Stored data
*-*-*
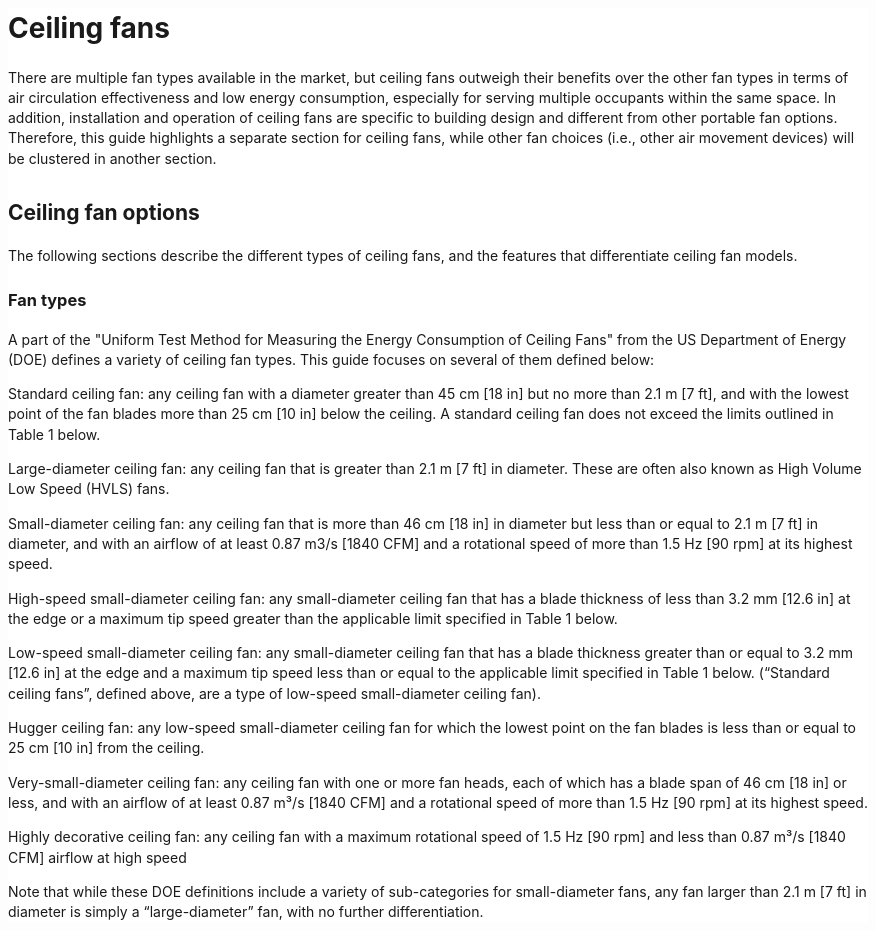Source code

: # Ceiling fans

There are multiple fan types available in the market, but ceiling fans outweigh their benefits over the other fan types in terms of air circulation effectiveness and low energy consumption, especially for serving multiple occupants within the same space. In addition, installation and operation of ceiling fans are specific to building design and different from other portable fan options. Therefore, this guide highlights a separate section for ceiling fans, while other fan choices (i.e., other air movement devices) will be clustered in another section.

## Ceiling fan options <a href="#_toc137734947" id="_toc137734947"></a>

The following sections describe the different types of ceiling fans, and the features that differentiate ceiling fan models.

### Fan types <a href="#_heading-h.2grqrue" id="_heading-h.2grqrue"></a>

A part of the "Uniform Test Method for Measuring the Energy Consumption of Ceiling Fans" from the US Department of Energy (DOE) defines a variety of ceiling fan types. This guide focuses on several of them defined below:

Standard ceiling fan: any ceiling fan with a diameter greater than 45 cm \[18 in] but no more than 2.1 m \[7 ft], and with the lowest point of the fan blades more than 25 cm \[10 in] below the ceiling. A standard ceiling fan does not exceed the limits outlined in Table 1 below.

Large-diameter ceiling fan: any ceiling fan that is greater than 2.1 m \[7 ft] in diameter. These are often also known as High Volume Low Speed (HVLS) fans.

Small-diameter ceiling fan: any ceiling fan that is more than 46 cm \[18 in] in diameter but less than or equal to 2.1 m \[7 ft] in diameter, and with an airflow of at least 0.87 m3/s \[1840 CFM] and a rotational speed of more than 1.5 Hz \[90 rpm] at its highest speed.

High-speed small-diameter ceiling fan: any small-diameter ceiling fan that has a blade thickness of less than 3.2 mm \[12.6 in] at the edge or a maximum tip speed greater than the applicable limit specified in Table 1 below.

Low-speed small-diameter ceiling fan: any small-diameter ceiling fan that has a blade thickness greater than or equal to 3.2 mm \[12.6 in] at the edge and a maximum tip speed less than or equal to the applicable limit specified in Table 1 below. (“Standard ceiling fans”, defined above, are a type of low-speed small-diameter ceiling fan).

Hugger ceiling fan: any low-speed small-diameter ceiling fan for which the lowest point on the fan blades is less than or equal to 25 cm \[10 in] from the ceiling.

Very-small-diameter ceiling fan: any ceiling fan with one or more fan heads, each of which has a blade span of 46 cm \[18 in] or less, and with an airflow of at least 0.87 m³/s \[1840 CFM] and a rotational speed of more than 1.5 Hz \[90 rpm] at its highest speed.

Highly decorative ceiling fan: any ceiling fan with a maximum rotational speed of 1.5 Hz \[90 rpm] and less than 0.87 m³/s \[1840 CFM] airflow at high speed

Note that while these DOE definitions include a variety of sub-categories for small-diameter fans, any fan larger than 2.1 m \[7 ft] in diameter is simply a “large-diameter” fan, with no further differentiation.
*-*-*
■ Task statement
Please copy every line from the entries that includes the word "blades".

■ Task response
Standard ceiling fan: any ceiling fan with a diameter greater than 45 cm \[18 in] but no more than 2.1 m \[7 ft], and with the lowest point of the fan blades more than 25 cm \[10 in] below the ceiling. A standard ceiling fan does not exceed the limits outlined in Table 1 below.
Hugger ceiling fan: any low-speed small-diameter ceiling fan for which the lowest point on the fan blades is less than or equal to 25 cm \[10 in] from the ceiling.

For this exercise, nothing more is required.